Emulating Double-Precision Floating-Point Matrix Multiplication Using Half-Precision Floating-Point Numbers
Marc Matter, Max Striebel, Michael Mörschell, Michael Siebenmann, Tynan Richards
This is a course project for ETH's Design of Parallel and High-Performance Computing (DPHPC) course.

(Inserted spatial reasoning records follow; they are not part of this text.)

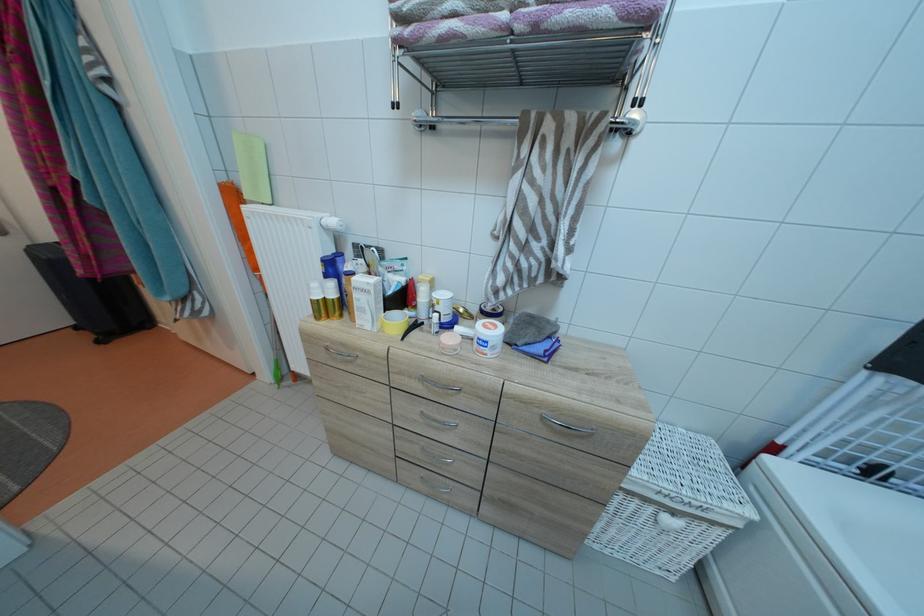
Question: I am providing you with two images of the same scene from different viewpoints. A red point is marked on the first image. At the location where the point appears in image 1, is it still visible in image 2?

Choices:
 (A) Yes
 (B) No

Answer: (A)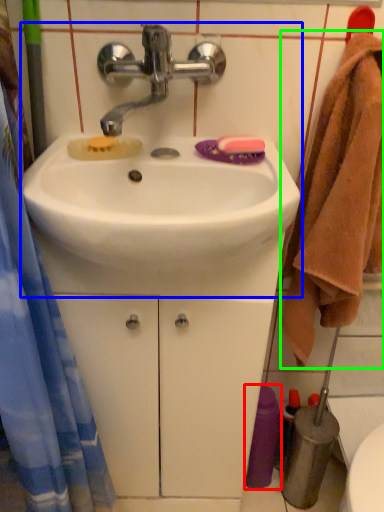
Question: Which is farther away from toiletry (highlighted by a red box)? sink (highlighted by a blue box) or bath towel (highlighted by a green box)?

Choices:
 (A) sink
 (B) bath towel

Answer: (A)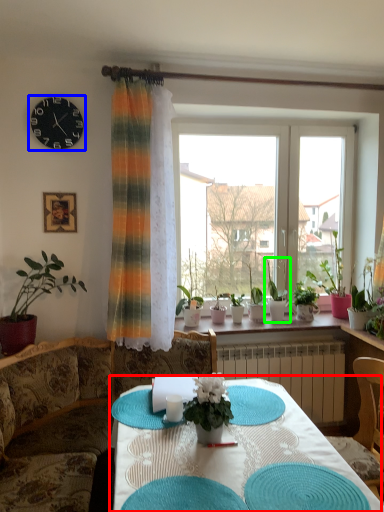
Question: Which object is positioned closest to table (highlighted by a red box)? Select from clock (highlighted by a blue box) and houseplant (highlighted by a green box).

Choices:
 (A) clock
 (B) houseplant

Answer: (B)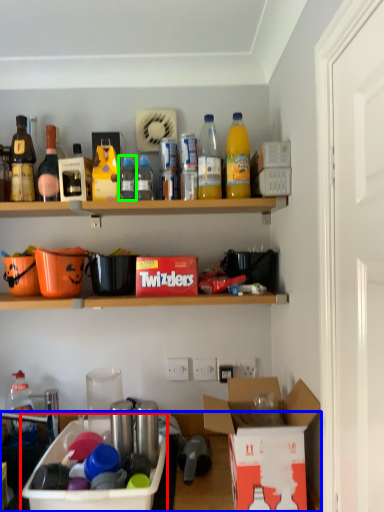
Question: Based on their relative distances, which object is nearer to box (highlighted by a red box)? Choose from desk (highlighted by a blue box) and bottle (highlighted by a green box).

Choices:
 (A) desk
 (B) bottle

Answer: (A)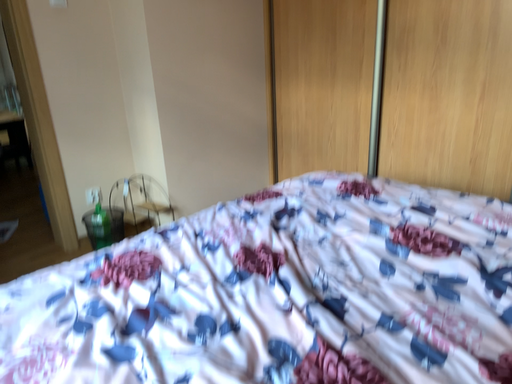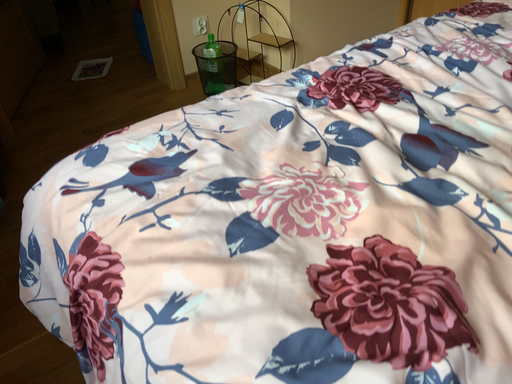
Question: Which way did the camera rotate in the video?

Choices:
 (A) rotated right
 (B) rotated left

Answer: (B)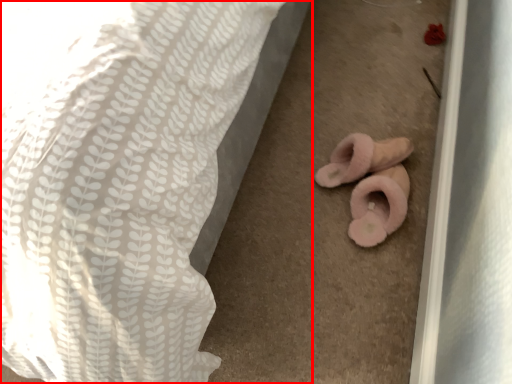
Question: From the image's perspective, what is the correct spatial positioning of bed (annotated by the red box) in reference to stuff?

Choices:
 (A) below
 (B) above

Answer: (B)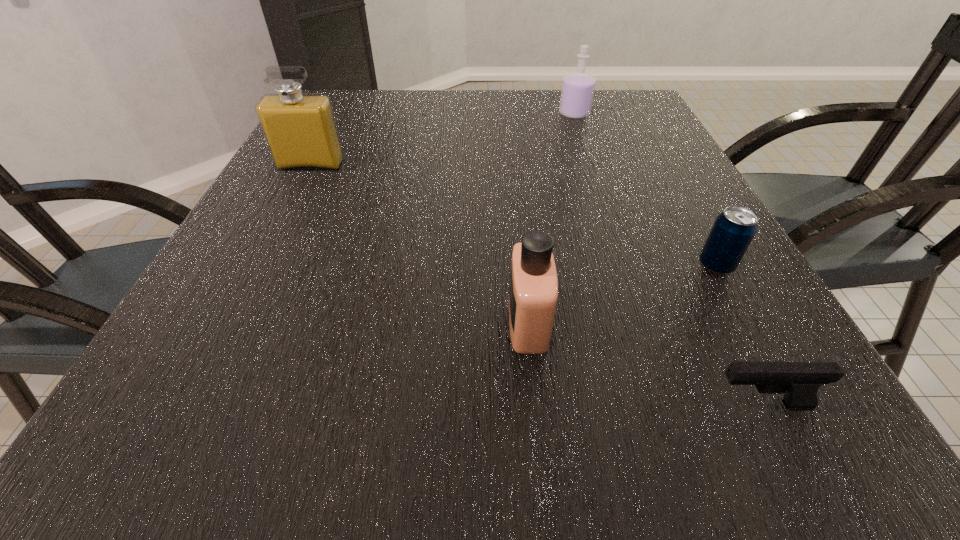
Find the location of a particular element. empty space that is in between the leftmost object and the farthest perfume is located at coordinates (443, 140).

Where is `the closest object relative to the nearest perfume`? The width and height of the screenshot is (960, 540). the closest object relative to the nearest perfume is located at coordinates click(x=799, y=381).

Select which object is the second closest to the nearest perfume. Please provide its 2D coordinates. Your answer should be formatted as a tuple, i.e. [(x, y)], where the tuple contains the x and y coordinates of a point satisfying the conditions above.

[(733, 230)]

The height and width of the screenshot is (540, 960). Find the location of `perfume identified as the closest to the fourth object from right to left`. perfume identified as the closest to the fourth object from right to left is located at coordinates (300, 129).

Identify which perfume is located as the nearest to the third farthest object. Please provide its 2D coordinates. Your answer should be formatted as a tuple, i.e. [(x, y)], where the tuple contains the x and y coordinates of a point satisfying the conditions above.

[(533, 293)]

Locate an element on the screen. This screenshot has width=960, height=540. free location that satisfies the following two spatial constraints: 1. on the front-facing side of the second farthest perfume; 2. on the left side of the second shortest object is located at coordinates tap(260, 266).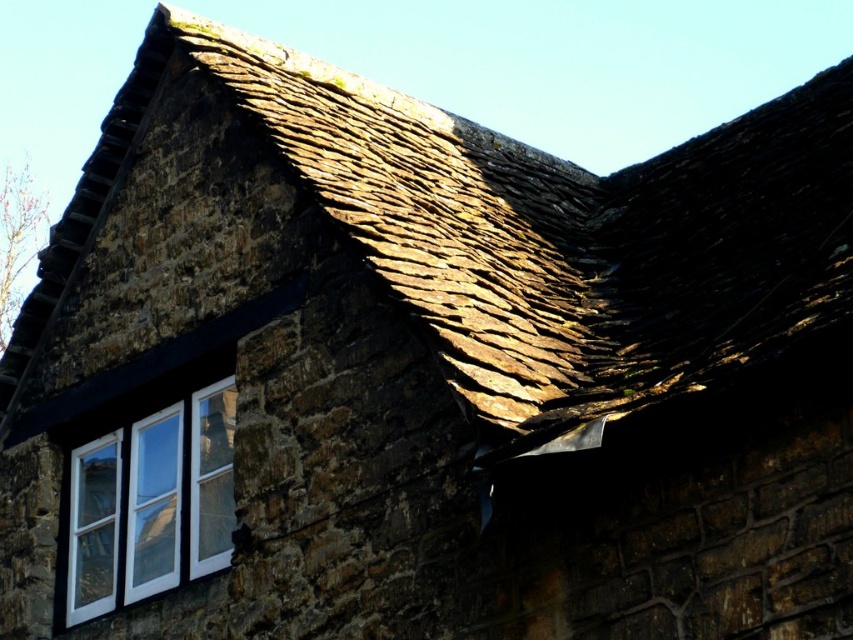
You are an architect designing a new building inspired by this traditional stone building. You need to decide whether to prioritize the width of the brown shingles at upper center or the white wood window at lower left. Based on the image, which element has a greater width?

The brown shingles at upper center have a greater width than the white wood window at lower left according to the description.

You are an architect assessing the traditional stone building. You notice the brown shingles at upper center and the white wood window at lower left. Which object has a bigger size?

The brown shingles at upper center has a larger size compared to the white wood window at lower left.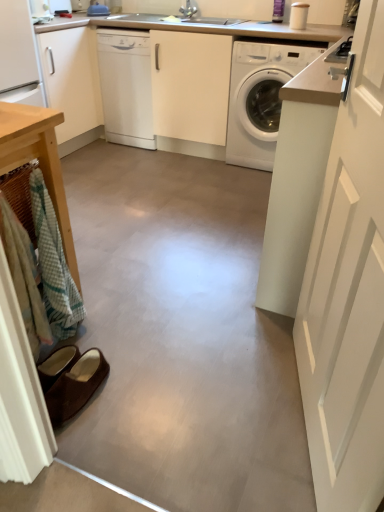
You are a GUI agent. You are given a task and a screenshot of the screen. Output one action in this format:
    pyautogui.click(x=<x>, y=<y>)
    Task: Click on the unoccupied space behind brown suede slippers at lower left
    This screenshot has width=384, height=512.
    Given the screenshot: What is the action you would take?
    pyautogui.click(x=104, y=346)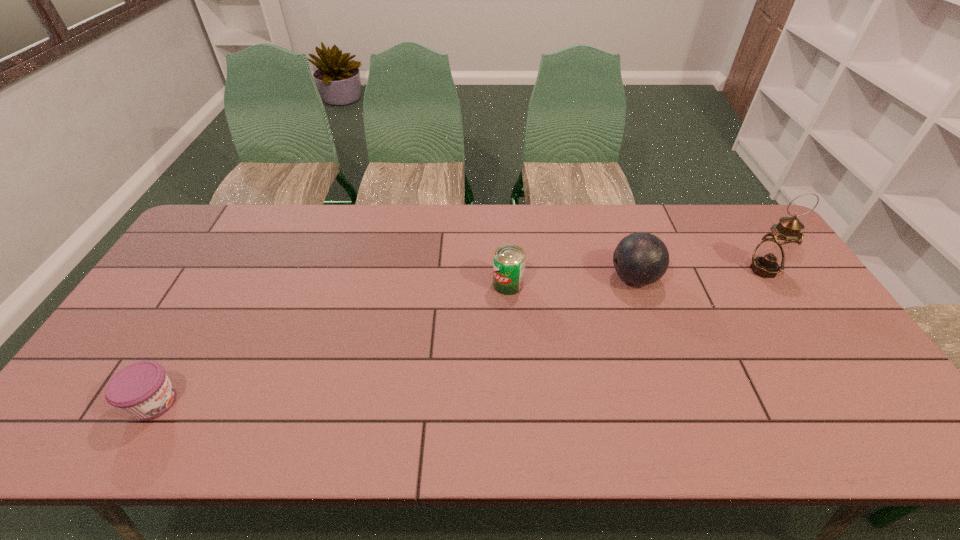
Locate an element on the screen. oil lamp is located at coordinates (771, 255).

Where is `the rightmost object`? The image size is (960, 540). the rightmost object is located at coordinates (771, 255).

This screenshot has width=960, height=540. What are the coordinates of `bowling ball` in the screenshot? It's located at (641, 258).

We approximate FP64 and FP32 matrix multiplication using FP16 and FP32 Tensor Cores and evaluate both the performance and precision of various schemes.
The build system is currently configured to operate on Unix machines.
To build use the command: make build
To run use the command: make run (by default this will validate the correctness of all implementation versions specified in the main function of main.c)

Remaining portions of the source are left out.